Infer Experiment results - Unstranded or Stranded (Reverse)?

Hello!

My data is single-end. I analyze gene expression. From the graph, it can be seen that 12 files are Unstranded, and 6 have an indication for Stranded (Reverse).
What conclusion should I draw and which option should I provide to HISAT2 - Unstranded or Reverse?
I’m really wondering how to define it.

Thanks in advance.

Hi @Seahorse

Keep in mind that applying the same strand for all samples depends on how/where the samples were sourced. Questions about that would start with: were all sequenced by the same group, in the same experiment, with the same protocols? Is there anything else special about the data you can find? Public data usually has details about this, and possibly a publication.

This FAQ is related: In 'infer experiments' I get unequal numbers, but in the IGV it looks like it is unstranded. What does this mean?

Next, maybe load the files into something like IGV along with an annotation. Or, UCSC already has annotation if your genome is supported there.

You could also run the analysis twice, and see what results.
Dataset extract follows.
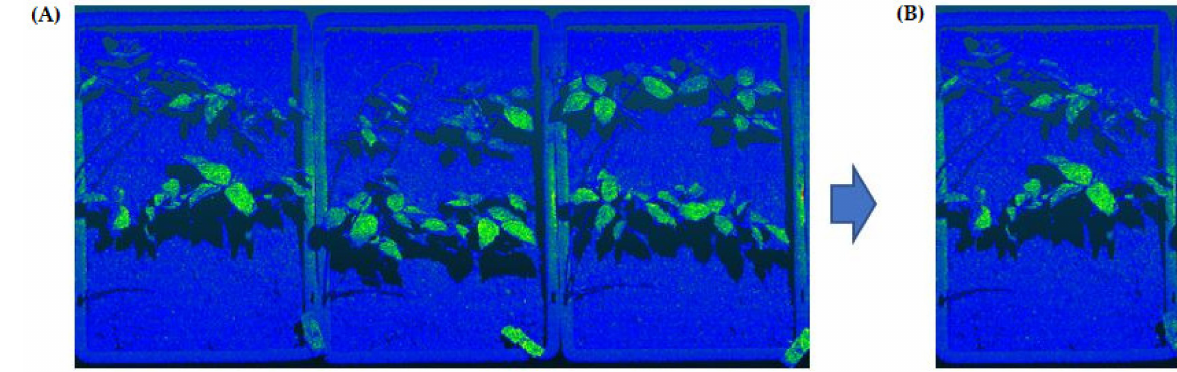
Figure 2. A partial view of a mung bean point cloud data ( A ) and a view of a separated tray sample ( B ). Each data file was divided into 12 (number of trays) equal parts along the y -axis to separate the trays from each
For whichever is the wrong strand, you’ll notice that in the output. The counting step will fail, or just be odd compared to the other, or it might show up in the DE step.

If you are using a workflow, that should be easy to do. And if you don’t have a workflow yet, the transcriptomics tutorials all have at least one that can be imported and adjusted. Some include mixed samples in the examples.

Hope that helps! :slight_smile:

1 Like